Addition of Polyphenols to Drugs: The Potential of Controlling "Inflammaging" and Fibrosis in Human Senescent Lung Fibroblasts In Vitro.

The combination of a polyphenol, quercetin, with dasatinib initiated clinical trials to evaluate the safety and efficacy of senolytics in idiopathic pulmonary fibrosis, a lung disease associated with the presence of senescent cells. Another approach to senotherapeutics consists of controlling inflammation related to cellular senescence or "inflammaging", which participates, among other processes, in establishing pulmonary fibrosis. We evaluate whether polyphenols such as caffeic acid, chlorogenic acid, epicatechin, gallic acid, quercetin, or resveratrol combined with different senotherapeutics such as metformin or rapamycin, and antifibrotic drugs such as nintedanib or pirfenidone, could present beneficial actions in an in vitro model of senescent MRC-5 lung fibroblasts. A senescent-associated secretory phenotype (SASP) was evaluated by the measurement of interleukin (IL)-6, IL-8, and IL-1β. The senescent-associated β-galactosidase (SA-β-gal) activity and cellular proliferation were assessed. Fibrosis was evaluated using a Picrosirius red assay and the gene expression of fibrosis-related genes. Epithelial-mesenchymal transition (EMT) was assayed in the A549 cell line exposed to Transforming Growth Factor (TGF)-β in vitro. The combination that demonstrated the best results was metformin and caffeic acid, by inhibiting IL-6 and IL-8 in senescent MRC-5 cells. Metformin and caffeic acid also restore cellular proliferation and reduce SA-β-gal activity during senescence induction.

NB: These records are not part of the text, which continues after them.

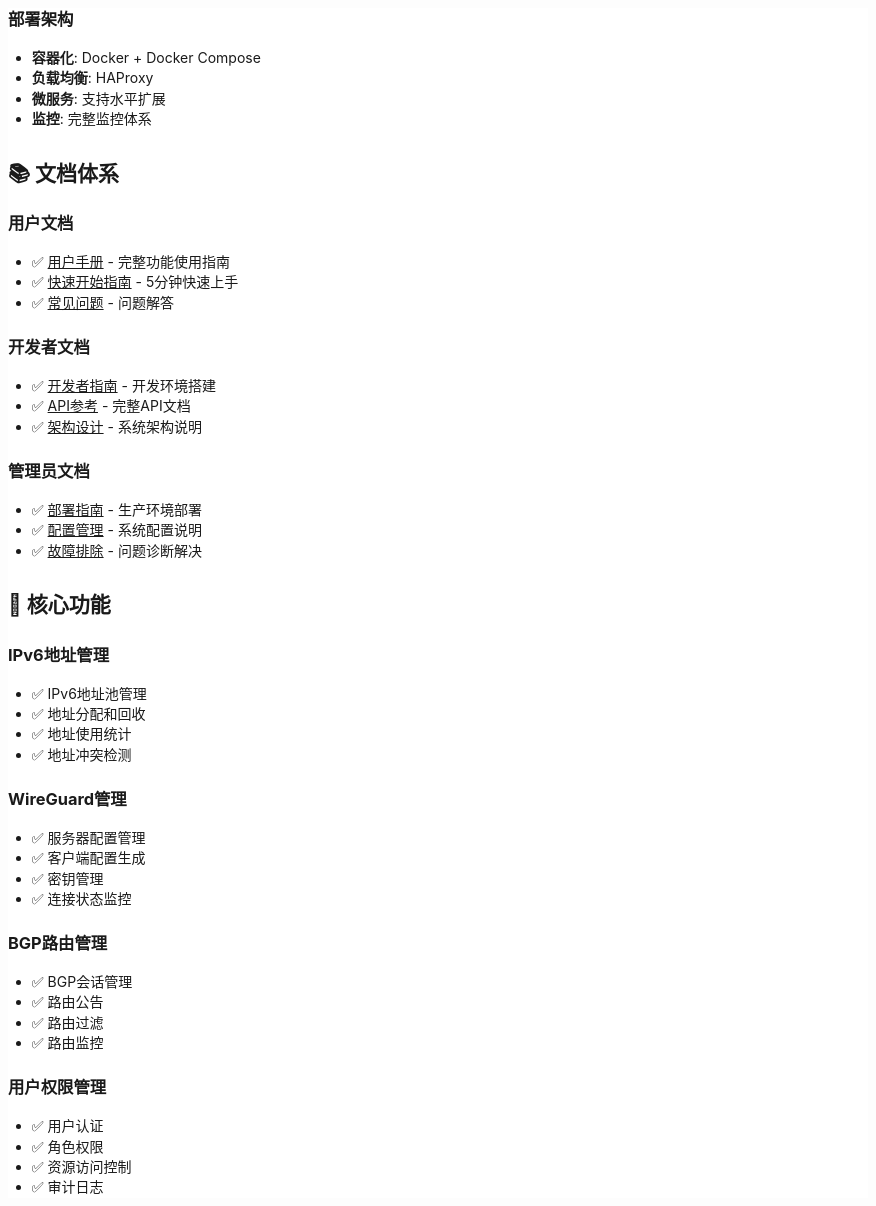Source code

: ### 部署架构
- **容器化**: Docker + Docker Compose
- **负载均衡**: HAProxy
- **微服务**: 支持水平扩展
- **监控**: 完整监控体系

## 📚 文档体系

### 用户文档
- ✅ [用户手册](docs/USER_MANUAL.md) - 完整功能使用指南
- ✅ [快速开始指南](docs/QUICK_START_GUIDE.md) - 5分钟快速上手
- ✅ [常见问题](docs/FAQ.md) - 问题解答

### 开发者文档
- ✅ [开发者指南](docs/DEVELOPER_GUIDE.md) - 开发环境搭建
- ✅ [API参考](docs/API_REFERENCE.md) - 完整API文档
- ✅ [架构设计](docs/ARCHITECTURE_DESIGN.md) - 系统架构说明

### 管理员文档
- ✅ [部署指南](docs/DEPLOYMENT_GUIDE.md) - 生产环境部署
- ✅ [配置管理](docs/CONFIGURATION_GUIDE.md) - 系统配置说明
- ✅ [故障排除](docs/TROUBLESHOOTING_GUIDE.md) - 问题诊断解决

## 🔧 核心功能

### IPv6地址管理
- ✅ IPv6地址池管理
- ✅ 地址分配和回收
- ✅ 地址使用统计
- ✅ 地址冲突检测

### WireGuard管理
- ✅ 服务器配置管理
- ✅ 客户端配置生成
- ✅ 密钥管理
- ✅ 连接状态监控

### BGP路由管理
- ✅ BGP会话管理
- ✅ 路由公告
- ✅ 路由过滤
- ✅ 路由监控

### 用户权限管理
- ✅ 用户认证
- ✅ 角色权限
- ✅ 资源访问控制
- ✅ 审计日志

The collagen production by senescent MRC-5 cells was inhibited by epicatechin alone or combined with drugs. Epicatechin and nintedanib were able to control EMT in A549 cells. In conclusion, caffeic acid and epicatechin can potentially increase the effectiveness of senotherapeutic drugs in controlling lung diseases whose pathophysiological component is the presence of senescent cells and fibrosis.